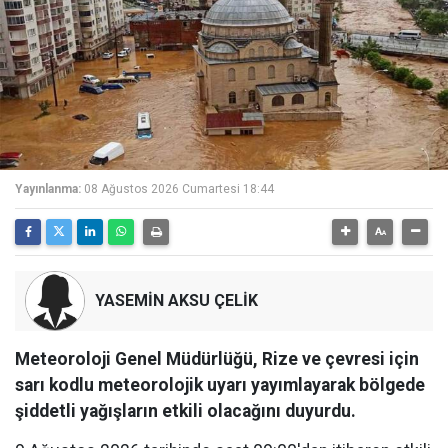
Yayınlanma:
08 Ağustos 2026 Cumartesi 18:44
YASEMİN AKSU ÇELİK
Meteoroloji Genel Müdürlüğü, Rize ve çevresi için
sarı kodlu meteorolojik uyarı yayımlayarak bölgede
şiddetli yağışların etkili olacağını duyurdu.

-----

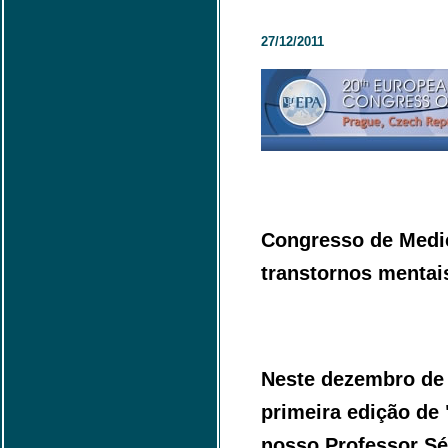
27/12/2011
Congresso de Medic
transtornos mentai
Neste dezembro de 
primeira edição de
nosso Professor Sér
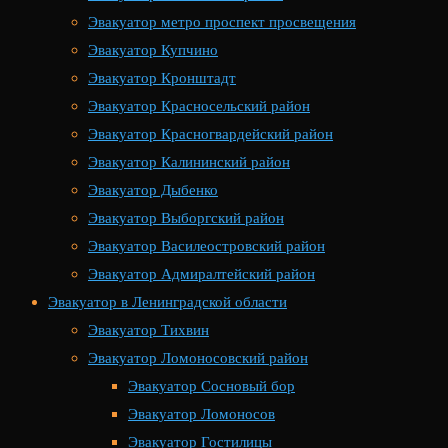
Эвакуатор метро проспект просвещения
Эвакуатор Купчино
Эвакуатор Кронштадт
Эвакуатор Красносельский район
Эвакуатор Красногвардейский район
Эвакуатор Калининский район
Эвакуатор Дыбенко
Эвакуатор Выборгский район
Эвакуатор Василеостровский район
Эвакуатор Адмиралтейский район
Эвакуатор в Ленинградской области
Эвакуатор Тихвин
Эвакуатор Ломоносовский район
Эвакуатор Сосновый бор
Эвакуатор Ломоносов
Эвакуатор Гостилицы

-----

Reproduce exactly the stretch of the material above that starts at the line with "Meteoroloji Genel Müdürlüğü, Rize" and ends at the line with "şiddetli yağışların etkili olacağını duyurdu.", both included, and nothing else.

Meteoroloji Genel Müdürlüğü, Rize ve çevresi için
sarı kodlu meteorolojik uyarı yayımlayarak bölgede
şiddetli yağışların etkili olacağını duyurdu.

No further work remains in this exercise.